Lili Zhou received the B.S. degree in information and computing science from the Hunan Institute of Humanities Science and Technology in 2010, the M.S. degree in math from Hunan University in 2012, and the Ph.D. degree in computer science and technology from Hunan University in 2016. She is currently a lecturer at the College of Information Engineering, Xiangtan University, Xiangtan, China. She has published more than 10 SCI journal papers in the fields of complex networks and chaotic systems, and so far, she has presided four national and provincial projects. Her current research interests include the nonlinear dynamical systems, chaos control and synchronization, neural networks, complex systems and complex networks.

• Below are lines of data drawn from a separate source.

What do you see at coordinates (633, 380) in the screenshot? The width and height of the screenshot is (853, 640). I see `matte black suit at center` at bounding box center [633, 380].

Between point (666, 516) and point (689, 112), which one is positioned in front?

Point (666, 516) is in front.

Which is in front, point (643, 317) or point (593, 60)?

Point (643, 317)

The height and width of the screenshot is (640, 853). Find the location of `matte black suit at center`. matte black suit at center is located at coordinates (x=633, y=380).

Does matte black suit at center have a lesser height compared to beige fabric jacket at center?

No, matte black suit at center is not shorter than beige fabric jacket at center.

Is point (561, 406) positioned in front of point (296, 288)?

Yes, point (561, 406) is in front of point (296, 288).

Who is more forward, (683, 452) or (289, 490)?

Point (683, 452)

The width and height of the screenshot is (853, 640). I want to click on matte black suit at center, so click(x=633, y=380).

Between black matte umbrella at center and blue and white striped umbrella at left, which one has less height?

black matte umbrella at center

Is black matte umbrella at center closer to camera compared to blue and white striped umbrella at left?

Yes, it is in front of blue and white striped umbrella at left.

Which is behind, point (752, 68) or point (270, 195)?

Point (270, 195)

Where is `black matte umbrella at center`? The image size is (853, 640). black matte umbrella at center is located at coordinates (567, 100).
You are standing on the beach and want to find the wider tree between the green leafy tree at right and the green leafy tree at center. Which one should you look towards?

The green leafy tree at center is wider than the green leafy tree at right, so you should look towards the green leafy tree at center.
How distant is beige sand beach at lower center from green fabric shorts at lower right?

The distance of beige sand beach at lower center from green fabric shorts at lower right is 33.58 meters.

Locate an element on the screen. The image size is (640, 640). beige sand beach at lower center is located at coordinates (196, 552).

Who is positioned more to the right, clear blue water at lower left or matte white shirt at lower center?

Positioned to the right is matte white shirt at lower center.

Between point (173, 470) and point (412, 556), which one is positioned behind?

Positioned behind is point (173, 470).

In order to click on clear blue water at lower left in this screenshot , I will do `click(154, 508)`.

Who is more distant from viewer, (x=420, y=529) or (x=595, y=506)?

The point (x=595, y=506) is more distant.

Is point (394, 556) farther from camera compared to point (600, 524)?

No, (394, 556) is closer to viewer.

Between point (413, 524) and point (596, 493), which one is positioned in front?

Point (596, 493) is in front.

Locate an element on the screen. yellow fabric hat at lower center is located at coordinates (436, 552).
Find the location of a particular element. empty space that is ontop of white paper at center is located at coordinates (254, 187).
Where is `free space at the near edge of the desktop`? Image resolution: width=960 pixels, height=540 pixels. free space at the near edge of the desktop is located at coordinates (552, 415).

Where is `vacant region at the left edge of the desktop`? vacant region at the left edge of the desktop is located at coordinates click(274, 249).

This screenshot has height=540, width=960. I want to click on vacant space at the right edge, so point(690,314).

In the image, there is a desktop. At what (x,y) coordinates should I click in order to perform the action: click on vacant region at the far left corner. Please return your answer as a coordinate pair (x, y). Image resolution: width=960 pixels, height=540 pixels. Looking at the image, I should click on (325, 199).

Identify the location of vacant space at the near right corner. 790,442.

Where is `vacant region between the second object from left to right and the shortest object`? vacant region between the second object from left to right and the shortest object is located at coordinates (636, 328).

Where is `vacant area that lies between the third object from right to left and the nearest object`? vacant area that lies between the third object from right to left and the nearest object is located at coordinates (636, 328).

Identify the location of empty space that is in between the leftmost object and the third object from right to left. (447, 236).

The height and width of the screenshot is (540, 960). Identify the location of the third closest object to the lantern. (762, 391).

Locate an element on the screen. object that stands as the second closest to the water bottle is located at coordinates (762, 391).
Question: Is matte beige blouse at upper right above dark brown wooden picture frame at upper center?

Yuming Chu was born in June 3, 1966, Huzhou, Zhejiang, China. He received the B.Sc. degree from the Hangzhou Normal University, Hangzhou, China, in 1988, M.Sc. degree and a Ph.D. degree from the Hunan University, Changsha, China, in 1991 and 1994, respectively. He worked as an Assistant Professor from 1994 to 1996 and as an Associate Professor from 1997 to 2002 at the Department of Mathematics, Hunan Normal University, Changsha, China. Since 2002, he has been a Professor and Dean in the Department of Mathematics at Huzhou Teachers College, Huzhou, China. Dr. Chu’s current research interests include robust filtering and control, special function, quasiconformal mapping and complex dynamic systems
Yongmin Li received his B.S. in Mathematics from Shaanxi Normal University, M.S in Operational Research and Cybernetics from Guizhou University and Ph.D. in Control Theory and Control Engineering from Nanjing University of Science and Technology, in 1992, 2002 and 2008 respectively. He is currently an associate professor of School of Science, Huzhou Teachers College, Huzhou, China. His current research interest includes robust control, anti-windup compensator design and time-delay systems.